Lukas 4, 18-19 berichtet davon, dass der Herr Jesus aus Jesaja 61,2 vorliest. Sein Zitat über seine Sendung endet mit „auszurufen ein angenehmes Jahr des Herrn“. Der alttestamentliche Vers geht eigentlich weiter, aber der Herr Jesus bricht ab und gibt daraufhin die Buchrolle zurück und stellt dann fest: „Heute ist diese Schrift vor euren Ohren erfüllt“ (4,21).

Jes 61,2 liest eben neben dem zitierten „auszurufen das Gnadenjahr Jahwes“ auch noch „und den Tag der Rache für unsern Gott“. Er liest das Zitat nur bis zur benannten Stelle, weil der hintere Teil des Originaltextes zu jener Zeit eben gerade noch nicht erfüllt war: Jesus zitiert, was sich auf sein erstes Kommen bezieht.

3.3 Die nt. Autoren hatten keine Klammern oder Geviertstriche.

Sie hatten keine Klammern oder Geviertstriche (die zum Schrecken der Buchsetzer umgangssprachlich Bindestriche genannt werden), um ihre bearbeitenden Kommentare in das Zitat einzufügen. Daher sollte es uns nicht verwundern, wenn wir Hinzufügungen antreffen, die aus einem oder mehreren Wörtern bestehen.

Heutige Bibelübersetzungen stellen sich der Herausforderung, dies entsprechend zu kennzeichnen, wie das folgende Beispiel aus der Revidierten Elberfelder Übersetzung zeigt.

Die beiden alttestamentlichen Quellen –

2Mo 20,12 Ehre deinen Vater und deine Mutter, damit deine Tage lange währen in dem Land, das der HERR, dein Gott, dir gibt. 

5Mo 5,16 Ehre deinen Vater und deine Mutter, wie der HERR, dein Gott, <es> dir geboten hat, damit deine Tage lange währen und damit es dir gutgeht in dem Land, das der HERR, dein Gott, dir gibt!

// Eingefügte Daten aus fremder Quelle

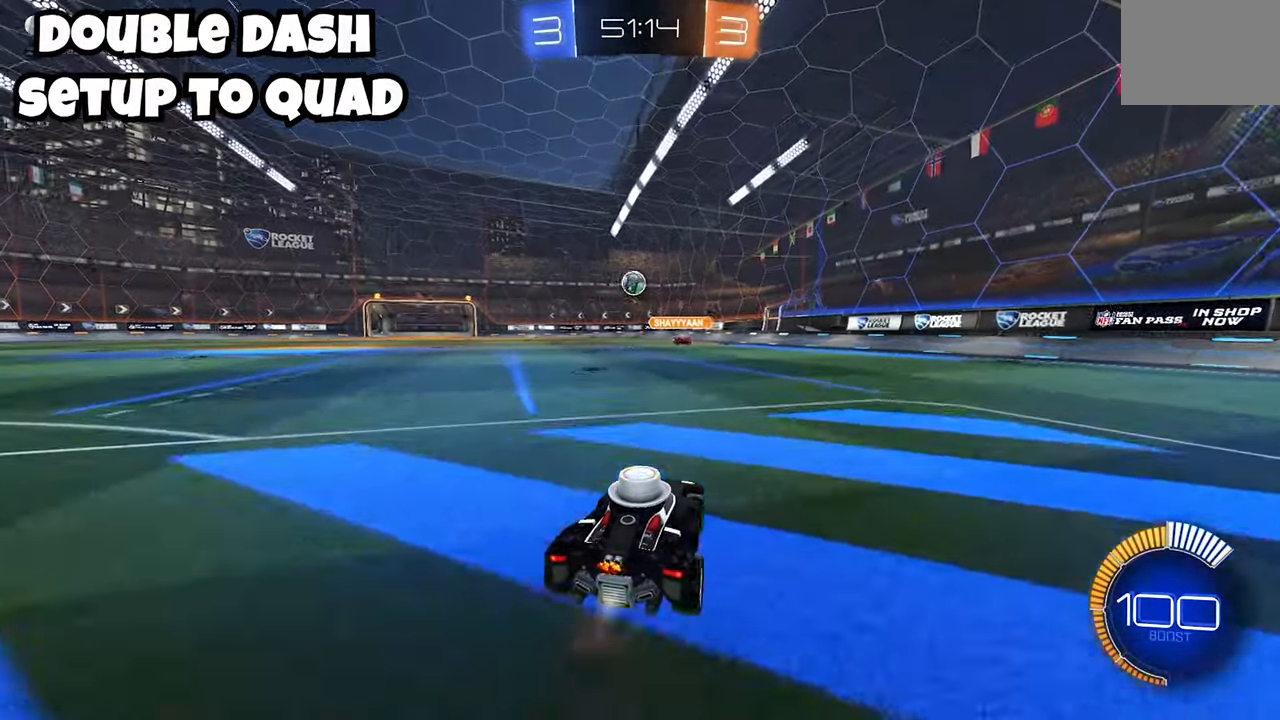
{"buttons": ["B", "R2"], "left_stick": "right", "events": [[317, "left_stick", "right"]]}
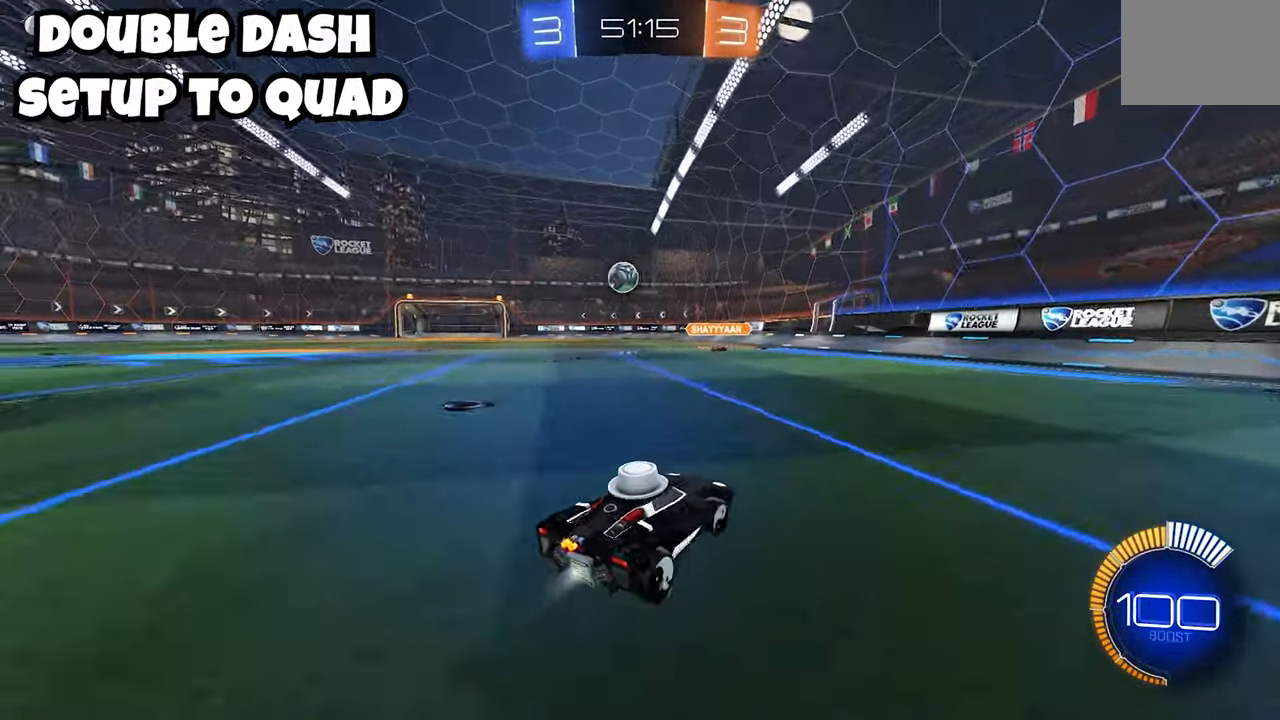
{"buttons": ["B", "X", "R2"], "left_stick": "up", "events": [[67, "left_stick", "center"], [133, "left_stick", "down-left"], [233, "X", "down"], [400, "left_stick", "up"]]}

– werden von Paulus im Epheserbrief zitiert. Die Übersetzer helfen dem Leser durch das nachträgliche Setzen von Anführungsstrichen und Geviertstrichen:

Eph 6, 2.3 „Ehre deinen Vater und deine Mutter“ – das ist das erste Gebot mit Verheißung – „damit es dir wohlgehe und du lange lebst auf der Erde.“

Originaltext und Einfügung sind so klar ersichtlich.

3.4 Die nt. Autoren hatten keine Fußnoten.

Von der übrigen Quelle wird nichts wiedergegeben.